Leśnicy z Nadleśnictwa Lipka podzielili się z internautami zdumiewającym odkryciem. Jeden z pracowników, spacerując pomiędzy drzewami odkrył przewrócony pień. W środku znajdowała się kość. Była wrośnięta w drzewo…
Leśnicy Lasów Państwowych są aktywni w mediach społecznościowych. Dzielą się w sieci materiałami, które ukazują piękno polskiej przyrody. Okazuje się, że w naszych lasach kryje się wiele tajemnic.
Jedną z nich opisano na profilu Nadleśnictwa Lipka (woj. wielkopolskie).

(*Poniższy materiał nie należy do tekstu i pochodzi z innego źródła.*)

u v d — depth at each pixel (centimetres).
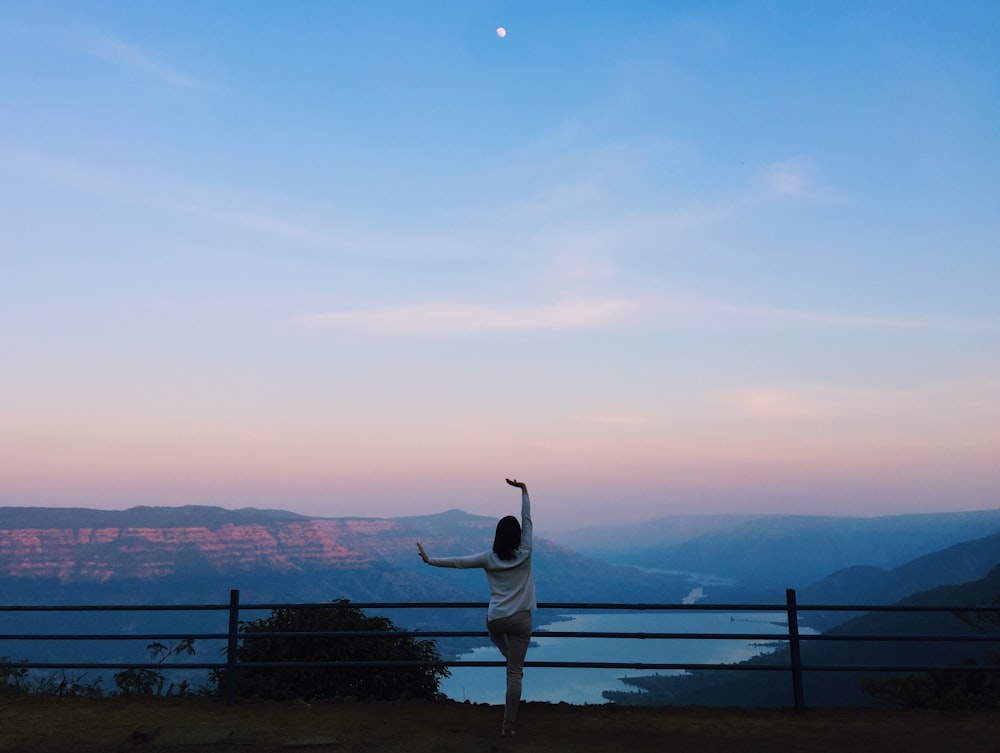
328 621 910
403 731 711
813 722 777
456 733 705
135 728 717
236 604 844
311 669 883
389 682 896
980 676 978
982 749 678
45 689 917
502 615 670
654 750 663
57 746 654
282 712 791
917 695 982
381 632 801
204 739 673
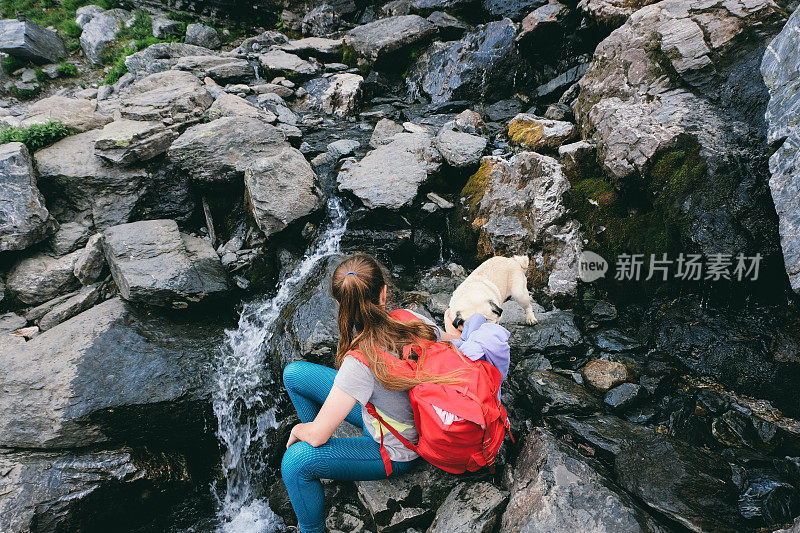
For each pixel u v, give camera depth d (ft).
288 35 31.01
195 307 13.57
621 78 14.70
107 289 14.15
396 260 15.07
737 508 7.88
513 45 21.67
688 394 10.17
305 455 7.48
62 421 10.57
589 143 14.61
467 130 17.84
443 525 8.06
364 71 24.41
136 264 13.51
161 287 13.04
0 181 13.94
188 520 11.12
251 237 15.34
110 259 14.02
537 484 8.11
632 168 12.73
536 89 21.53
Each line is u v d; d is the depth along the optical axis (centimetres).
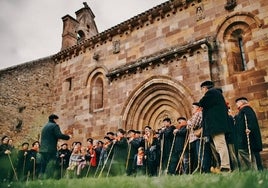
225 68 1316
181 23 1535
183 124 982
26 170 1130
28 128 1916
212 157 845
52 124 1003
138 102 1577
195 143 920
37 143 1226
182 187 328
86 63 1972
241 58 1335
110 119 1673
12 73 1938
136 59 1683
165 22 1608
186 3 1530
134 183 396
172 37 1550
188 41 1477
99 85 1902
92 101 1861
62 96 2050
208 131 695
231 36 1364
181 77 1413
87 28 2764
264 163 1079
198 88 1341
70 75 2052
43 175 944
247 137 722
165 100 1515
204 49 1357
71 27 2470
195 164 918
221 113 696
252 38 1276
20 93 1944
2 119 1806
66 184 448
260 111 1170
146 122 1560
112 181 461
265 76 1195
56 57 2169
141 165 1044
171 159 954
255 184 308
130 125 1573
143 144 1086
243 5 1336
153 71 1538
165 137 995
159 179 457
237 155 803
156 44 1609
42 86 2078
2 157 1069
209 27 1423
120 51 1786
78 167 1212
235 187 296
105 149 1146
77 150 1253
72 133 1873
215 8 1430
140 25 1716
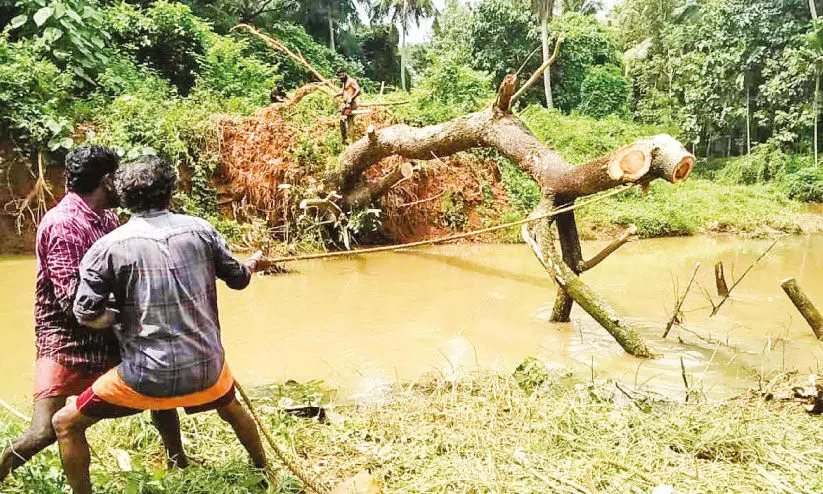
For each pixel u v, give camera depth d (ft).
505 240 37.24
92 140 31.45
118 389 8.80
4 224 30.76
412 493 10.30
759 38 74.18
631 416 12.83
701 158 85.66
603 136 56.08
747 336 19.80
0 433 10.73
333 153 34.65
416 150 29.40
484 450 11.57
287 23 78.64
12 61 31.81
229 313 22.03
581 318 22.11
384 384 15.64
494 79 96.32
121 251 8.75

Leśniczy odkrył pomiędzy drzewami powalony pień. Kiedy mu się przyjrzał od razu rzuciło mu się w oczy, że w rozłamanym jesionie znajduje się biały przedmiot.
„Na terenie naszego nadleśnictwa znajdziemy liczne kurhany, cmentarze, pozostałości po polach uprawnych i inne interesujące rzeczy. Leśniczy Arek natknął się na inną ciekawostkę” – relacjonują leśnicy.
Okazało się, że to kość. Zdumiony leśniczy od razu chwycił za telefon i zrobił fotografię. Prawdopodobnie kość należy do jakiegoś zwierzęcia leśnego. Nie wiadomo jednak, w jaki sposób znalazło się w pniu…
„W przewróconym i rozłamanym jesionie tkwiła wrośnięta kość. Zachowała się idealnie. Ale jak się tam znalazła i jak długo rosła wraz z drzewem? Tego możemy się jedynie domyślać” – czytamy we wpisie.